▶ _DATA SHOWN_
+---+

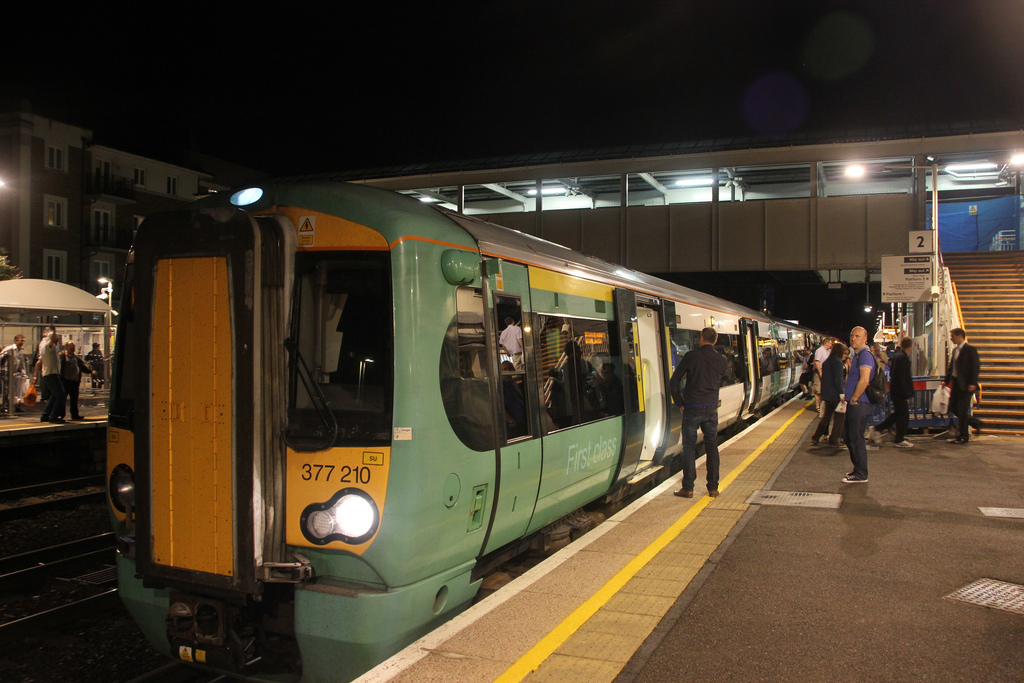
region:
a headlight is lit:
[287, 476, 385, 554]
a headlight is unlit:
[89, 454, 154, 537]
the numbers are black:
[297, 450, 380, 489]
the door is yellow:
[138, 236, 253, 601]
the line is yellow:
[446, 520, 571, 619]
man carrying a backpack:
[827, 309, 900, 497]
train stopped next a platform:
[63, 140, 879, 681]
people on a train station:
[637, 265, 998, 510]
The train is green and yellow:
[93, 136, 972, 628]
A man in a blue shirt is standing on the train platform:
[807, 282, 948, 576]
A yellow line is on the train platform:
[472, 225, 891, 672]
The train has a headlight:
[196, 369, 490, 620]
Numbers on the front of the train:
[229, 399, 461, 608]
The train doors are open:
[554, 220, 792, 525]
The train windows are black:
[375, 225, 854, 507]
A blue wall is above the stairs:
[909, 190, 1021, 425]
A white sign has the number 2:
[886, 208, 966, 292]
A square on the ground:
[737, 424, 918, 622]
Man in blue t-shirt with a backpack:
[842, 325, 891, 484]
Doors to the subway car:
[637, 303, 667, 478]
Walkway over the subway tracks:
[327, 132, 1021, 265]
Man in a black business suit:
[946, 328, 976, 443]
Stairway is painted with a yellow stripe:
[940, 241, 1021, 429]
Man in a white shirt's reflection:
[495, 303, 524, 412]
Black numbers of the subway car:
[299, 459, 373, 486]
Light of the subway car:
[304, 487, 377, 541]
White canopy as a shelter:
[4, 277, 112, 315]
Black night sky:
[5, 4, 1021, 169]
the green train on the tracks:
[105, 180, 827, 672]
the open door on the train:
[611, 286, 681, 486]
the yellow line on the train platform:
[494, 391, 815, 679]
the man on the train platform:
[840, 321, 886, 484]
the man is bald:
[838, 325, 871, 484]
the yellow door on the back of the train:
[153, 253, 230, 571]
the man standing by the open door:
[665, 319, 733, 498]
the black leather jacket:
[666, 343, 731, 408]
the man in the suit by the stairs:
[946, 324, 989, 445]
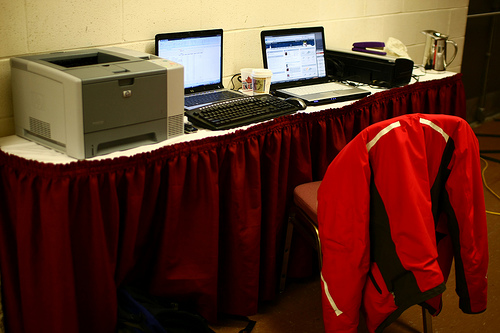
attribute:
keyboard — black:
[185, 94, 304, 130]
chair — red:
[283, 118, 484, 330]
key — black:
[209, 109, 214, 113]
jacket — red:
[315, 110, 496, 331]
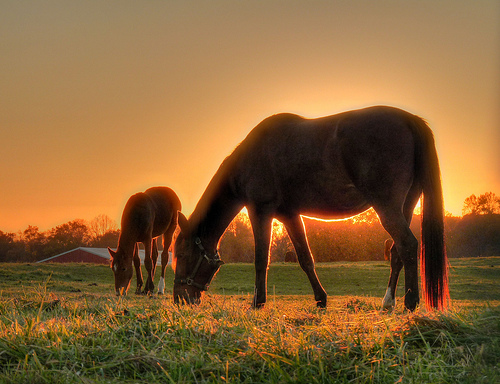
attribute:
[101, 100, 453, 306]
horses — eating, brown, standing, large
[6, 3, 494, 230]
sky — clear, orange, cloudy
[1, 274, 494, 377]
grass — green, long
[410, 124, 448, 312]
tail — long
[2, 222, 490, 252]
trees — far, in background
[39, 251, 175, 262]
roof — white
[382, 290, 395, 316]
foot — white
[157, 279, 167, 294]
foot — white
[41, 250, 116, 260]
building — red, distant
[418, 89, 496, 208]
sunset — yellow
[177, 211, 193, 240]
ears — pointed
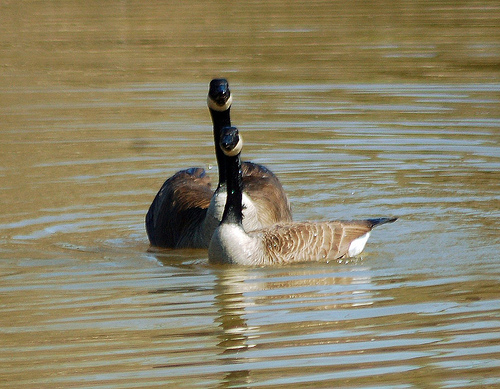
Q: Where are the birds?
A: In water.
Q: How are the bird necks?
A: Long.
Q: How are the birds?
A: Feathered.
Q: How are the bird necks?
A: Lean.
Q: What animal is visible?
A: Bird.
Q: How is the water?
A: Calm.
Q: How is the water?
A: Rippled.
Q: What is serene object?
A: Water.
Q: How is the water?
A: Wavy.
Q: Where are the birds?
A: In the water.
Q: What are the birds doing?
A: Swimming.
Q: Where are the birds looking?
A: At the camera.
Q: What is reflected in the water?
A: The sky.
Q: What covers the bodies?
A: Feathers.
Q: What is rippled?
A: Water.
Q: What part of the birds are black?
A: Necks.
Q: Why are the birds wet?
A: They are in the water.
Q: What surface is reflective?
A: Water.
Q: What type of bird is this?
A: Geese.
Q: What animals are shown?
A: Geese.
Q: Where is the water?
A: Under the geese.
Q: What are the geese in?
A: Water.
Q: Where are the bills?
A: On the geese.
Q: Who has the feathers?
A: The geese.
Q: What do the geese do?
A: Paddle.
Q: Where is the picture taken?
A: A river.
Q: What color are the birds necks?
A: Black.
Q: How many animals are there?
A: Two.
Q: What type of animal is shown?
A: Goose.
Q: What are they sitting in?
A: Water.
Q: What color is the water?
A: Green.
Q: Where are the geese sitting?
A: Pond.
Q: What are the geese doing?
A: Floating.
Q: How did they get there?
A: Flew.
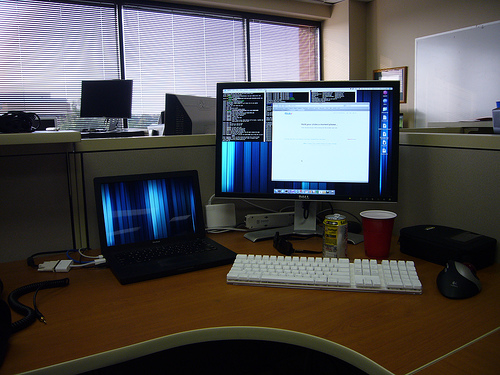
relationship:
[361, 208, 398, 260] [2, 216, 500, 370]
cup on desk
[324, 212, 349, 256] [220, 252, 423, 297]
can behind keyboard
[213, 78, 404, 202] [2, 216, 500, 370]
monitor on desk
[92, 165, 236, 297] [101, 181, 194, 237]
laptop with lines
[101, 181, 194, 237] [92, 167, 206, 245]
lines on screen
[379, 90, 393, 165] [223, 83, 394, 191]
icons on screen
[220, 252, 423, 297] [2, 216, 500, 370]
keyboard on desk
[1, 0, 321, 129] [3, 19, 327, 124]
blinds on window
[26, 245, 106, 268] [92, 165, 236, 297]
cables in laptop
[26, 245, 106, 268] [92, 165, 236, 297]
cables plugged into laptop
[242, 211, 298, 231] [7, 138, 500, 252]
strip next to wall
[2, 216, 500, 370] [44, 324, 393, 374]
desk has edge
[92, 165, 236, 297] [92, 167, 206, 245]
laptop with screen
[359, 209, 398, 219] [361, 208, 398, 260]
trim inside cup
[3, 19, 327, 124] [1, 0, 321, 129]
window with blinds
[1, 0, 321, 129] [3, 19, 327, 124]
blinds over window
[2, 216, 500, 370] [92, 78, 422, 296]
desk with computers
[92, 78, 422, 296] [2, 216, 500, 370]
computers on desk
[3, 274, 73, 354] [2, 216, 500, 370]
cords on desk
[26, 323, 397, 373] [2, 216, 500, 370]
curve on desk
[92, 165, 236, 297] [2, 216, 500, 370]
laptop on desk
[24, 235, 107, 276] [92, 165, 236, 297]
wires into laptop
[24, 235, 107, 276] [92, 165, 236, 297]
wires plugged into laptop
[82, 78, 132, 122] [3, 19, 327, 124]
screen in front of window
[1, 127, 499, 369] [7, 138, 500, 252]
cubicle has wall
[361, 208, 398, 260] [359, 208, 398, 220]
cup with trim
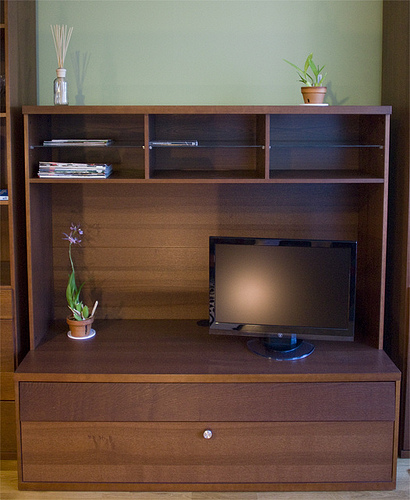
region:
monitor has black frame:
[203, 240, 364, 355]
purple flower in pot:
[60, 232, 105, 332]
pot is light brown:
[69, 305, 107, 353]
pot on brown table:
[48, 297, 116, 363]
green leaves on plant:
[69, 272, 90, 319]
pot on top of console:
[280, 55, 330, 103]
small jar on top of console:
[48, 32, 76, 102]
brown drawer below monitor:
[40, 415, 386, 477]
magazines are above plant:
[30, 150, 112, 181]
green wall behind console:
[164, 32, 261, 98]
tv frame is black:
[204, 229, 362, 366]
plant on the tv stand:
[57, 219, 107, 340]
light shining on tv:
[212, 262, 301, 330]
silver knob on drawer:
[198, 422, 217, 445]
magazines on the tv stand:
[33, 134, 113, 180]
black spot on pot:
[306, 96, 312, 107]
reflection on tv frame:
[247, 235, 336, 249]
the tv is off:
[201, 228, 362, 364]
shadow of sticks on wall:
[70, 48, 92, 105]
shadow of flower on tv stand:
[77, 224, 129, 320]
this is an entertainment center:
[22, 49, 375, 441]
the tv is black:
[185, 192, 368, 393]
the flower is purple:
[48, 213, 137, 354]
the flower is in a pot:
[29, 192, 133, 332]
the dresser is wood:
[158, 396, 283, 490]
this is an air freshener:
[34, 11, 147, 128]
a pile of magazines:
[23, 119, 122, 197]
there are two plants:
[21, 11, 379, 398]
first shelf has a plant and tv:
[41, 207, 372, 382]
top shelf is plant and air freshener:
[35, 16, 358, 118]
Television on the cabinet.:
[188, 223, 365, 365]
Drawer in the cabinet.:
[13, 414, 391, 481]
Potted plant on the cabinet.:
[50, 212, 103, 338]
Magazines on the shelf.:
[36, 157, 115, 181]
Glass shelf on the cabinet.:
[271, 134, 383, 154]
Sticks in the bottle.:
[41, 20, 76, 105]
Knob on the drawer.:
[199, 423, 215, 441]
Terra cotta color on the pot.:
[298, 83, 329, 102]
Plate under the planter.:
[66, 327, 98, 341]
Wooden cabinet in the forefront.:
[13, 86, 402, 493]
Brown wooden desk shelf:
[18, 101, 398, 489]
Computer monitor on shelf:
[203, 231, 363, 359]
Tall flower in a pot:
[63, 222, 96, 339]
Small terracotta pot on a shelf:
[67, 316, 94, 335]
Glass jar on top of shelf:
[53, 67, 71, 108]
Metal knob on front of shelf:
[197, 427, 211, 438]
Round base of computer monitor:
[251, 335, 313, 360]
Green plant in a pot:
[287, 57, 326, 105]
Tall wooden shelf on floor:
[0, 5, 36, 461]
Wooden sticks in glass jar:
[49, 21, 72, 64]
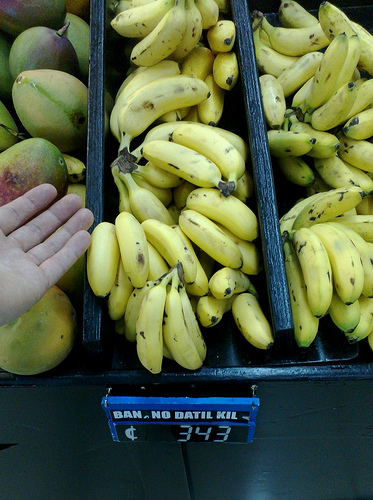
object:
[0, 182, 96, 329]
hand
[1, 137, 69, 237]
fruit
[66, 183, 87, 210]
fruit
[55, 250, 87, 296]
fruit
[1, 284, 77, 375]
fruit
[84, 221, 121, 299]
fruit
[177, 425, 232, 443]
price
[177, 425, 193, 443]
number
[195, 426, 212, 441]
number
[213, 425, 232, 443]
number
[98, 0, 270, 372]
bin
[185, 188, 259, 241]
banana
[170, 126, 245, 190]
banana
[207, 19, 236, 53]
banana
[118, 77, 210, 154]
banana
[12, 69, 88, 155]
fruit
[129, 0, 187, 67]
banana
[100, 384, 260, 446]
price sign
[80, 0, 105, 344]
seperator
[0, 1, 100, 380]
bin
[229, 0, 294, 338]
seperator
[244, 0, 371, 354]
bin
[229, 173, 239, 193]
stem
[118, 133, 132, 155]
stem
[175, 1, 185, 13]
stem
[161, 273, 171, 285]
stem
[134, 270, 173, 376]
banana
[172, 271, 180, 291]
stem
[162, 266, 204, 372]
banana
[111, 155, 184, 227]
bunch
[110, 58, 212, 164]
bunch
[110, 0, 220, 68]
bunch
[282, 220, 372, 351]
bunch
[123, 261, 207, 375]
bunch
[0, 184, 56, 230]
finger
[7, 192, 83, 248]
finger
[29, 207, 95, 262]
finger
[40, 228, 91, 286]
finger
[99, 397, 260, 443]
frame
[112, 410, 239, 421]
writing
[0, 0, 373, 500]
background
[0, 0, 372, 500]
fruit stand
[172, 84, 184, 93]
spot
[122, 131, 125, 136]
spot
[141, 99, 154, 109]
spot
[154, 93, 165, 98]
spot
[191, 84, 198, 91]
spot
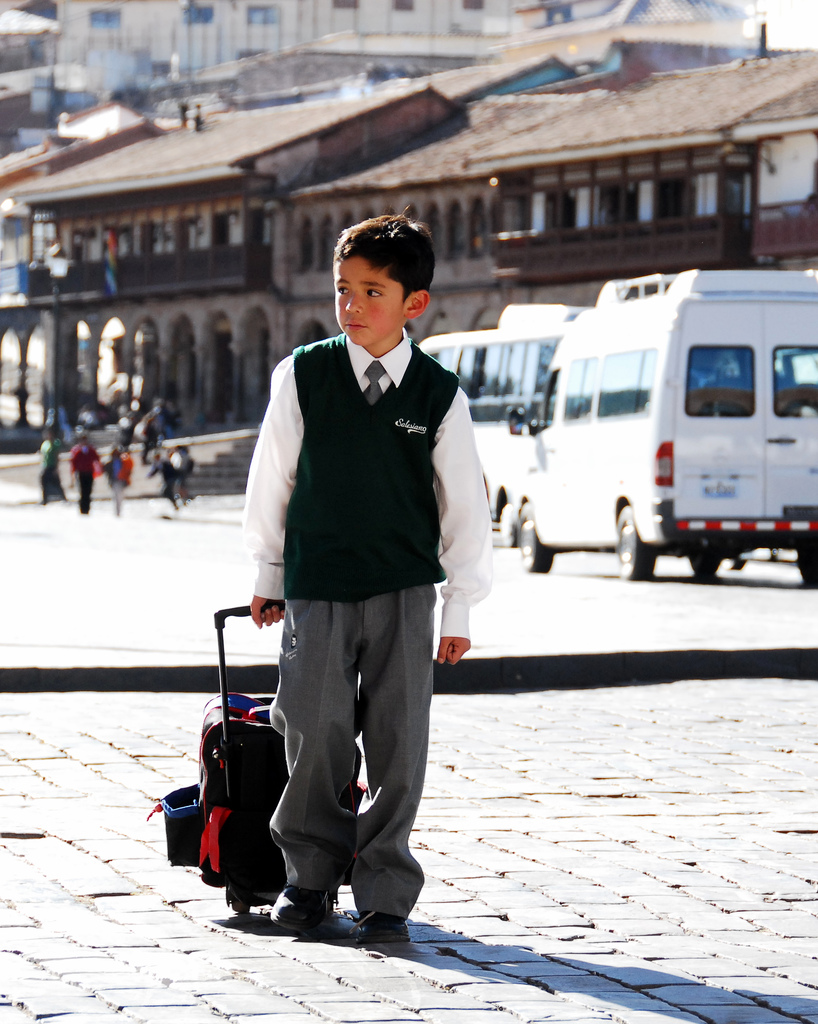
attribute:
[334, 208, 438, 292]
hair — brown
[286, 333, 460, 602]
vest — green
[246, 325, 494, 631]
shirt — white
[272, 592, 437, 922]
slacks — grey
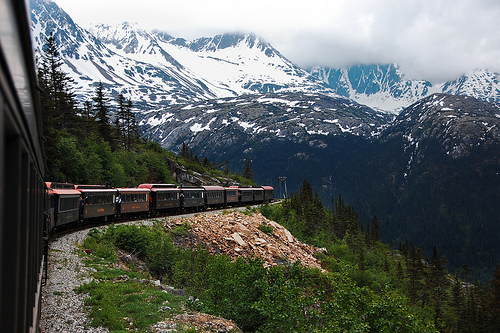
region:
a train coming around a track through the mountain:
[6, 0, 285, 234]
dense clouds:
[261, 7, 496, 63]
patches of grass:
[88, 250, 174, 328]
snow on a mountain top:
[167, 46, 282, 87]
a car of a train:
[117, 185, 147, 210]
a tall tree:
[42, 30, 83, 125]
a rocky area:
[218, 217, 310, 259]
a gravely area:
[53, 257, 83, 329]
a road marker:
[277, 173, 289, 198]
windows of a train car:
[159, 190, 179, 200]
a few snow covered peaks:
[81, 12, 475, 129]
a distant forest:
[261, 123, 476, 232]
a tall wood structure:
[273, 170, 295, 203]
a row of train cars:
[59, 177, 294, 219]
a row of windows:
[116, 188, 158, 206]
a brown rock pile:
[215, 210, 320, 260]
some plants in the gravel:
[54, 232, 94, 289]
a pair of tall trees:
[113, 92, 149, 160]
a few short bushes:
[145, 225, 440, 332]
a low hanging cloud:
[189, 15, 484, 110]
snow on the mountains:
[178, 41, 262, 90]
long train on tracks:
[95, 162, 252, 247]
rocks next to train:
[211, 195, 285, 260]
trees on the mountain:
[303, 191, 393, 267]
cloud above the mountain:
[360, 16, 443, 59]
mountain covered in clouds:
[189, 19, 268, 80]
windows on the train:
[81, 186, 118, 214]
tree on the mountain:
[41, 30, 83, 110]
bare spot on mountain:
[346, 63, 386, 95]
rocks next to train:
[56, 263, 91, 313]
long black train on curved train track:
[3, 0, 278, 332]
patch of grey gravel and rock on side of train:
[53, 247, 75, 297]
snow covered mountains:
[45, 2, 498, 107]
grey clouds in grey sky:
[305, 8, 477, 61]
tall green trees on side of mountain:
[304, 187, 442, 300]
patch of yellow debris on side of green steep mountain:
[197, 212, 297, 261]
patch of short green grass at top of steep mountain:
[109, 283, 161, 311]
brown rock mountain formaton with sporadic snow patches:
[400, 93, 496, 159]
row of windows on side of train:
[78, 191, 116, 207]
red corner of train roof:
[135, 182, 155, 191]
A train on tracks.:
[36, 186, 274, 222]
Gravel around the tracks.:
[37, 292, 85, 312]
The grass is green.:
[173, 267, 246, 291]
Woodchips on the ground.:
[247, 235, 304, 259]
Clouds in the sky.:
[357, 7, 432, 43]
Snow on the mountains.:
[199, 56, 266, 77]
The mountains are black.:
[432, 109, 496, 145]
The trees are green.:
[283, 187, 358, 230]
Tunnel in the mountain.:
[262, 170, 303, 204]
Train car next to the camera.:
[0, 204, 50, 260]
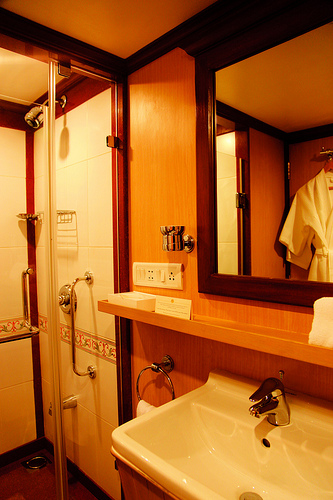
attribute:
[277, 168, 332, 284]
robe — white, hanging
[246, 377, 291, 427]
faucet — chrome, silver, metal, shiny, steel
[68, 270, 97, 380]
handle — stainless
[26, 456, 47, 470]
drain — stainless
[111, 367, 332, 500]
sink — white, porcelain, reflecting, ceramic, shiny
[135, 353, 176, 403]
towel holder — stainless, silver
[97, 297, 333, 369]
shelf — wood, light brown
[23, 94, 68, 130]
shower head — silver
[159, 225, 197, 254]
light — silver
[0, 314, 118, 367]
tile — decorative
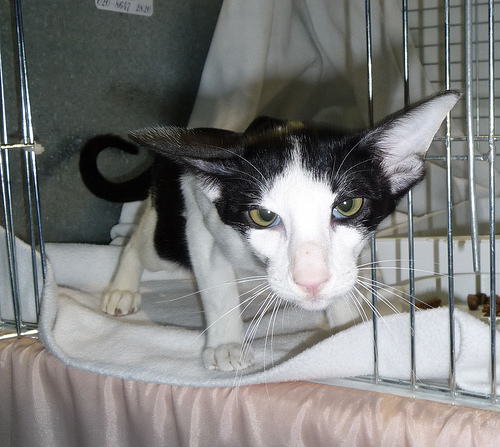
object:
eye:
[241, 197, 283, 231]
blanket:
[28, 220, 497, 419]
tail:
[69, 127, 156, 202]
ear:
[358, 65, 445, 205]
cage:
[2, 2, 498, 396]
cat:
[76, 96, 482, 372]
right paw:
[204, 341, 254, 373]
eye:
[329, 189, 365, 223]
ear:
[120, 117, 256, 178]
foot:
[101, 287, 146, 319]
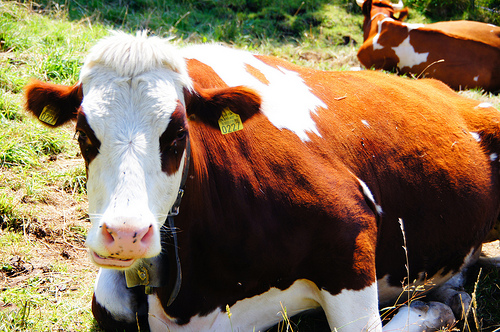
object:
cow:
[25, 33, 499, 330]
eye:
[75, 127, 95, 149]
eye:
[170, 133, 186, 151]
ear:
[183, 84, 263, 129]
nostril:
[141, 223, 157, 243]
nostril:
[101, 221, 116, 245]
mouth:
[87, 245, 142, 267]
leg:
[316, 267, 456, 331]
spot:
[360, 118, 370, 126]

+---+

▶ _SHORT TASK_
Starting at the line that has "this is an air" and ending with the line that has "[188, 223, 365, 365]", write those lines out again with "air freshener" swapped for "room spray" and nothing else changed.

▶ _FULL OUTPUT_
this is an room spray:
[34, 11, 147, 128]
a pile of magazines:
[23, 119, 122, 197]
there are two plants:
[21, 11, 379, 398]
first shelf has a plant and tv:
[41, 207, 372, 382]
top shelf is plant and room spray:
[35, 16, 358, 118]
Television on the cabinet.:
[188, 223, 365, 365]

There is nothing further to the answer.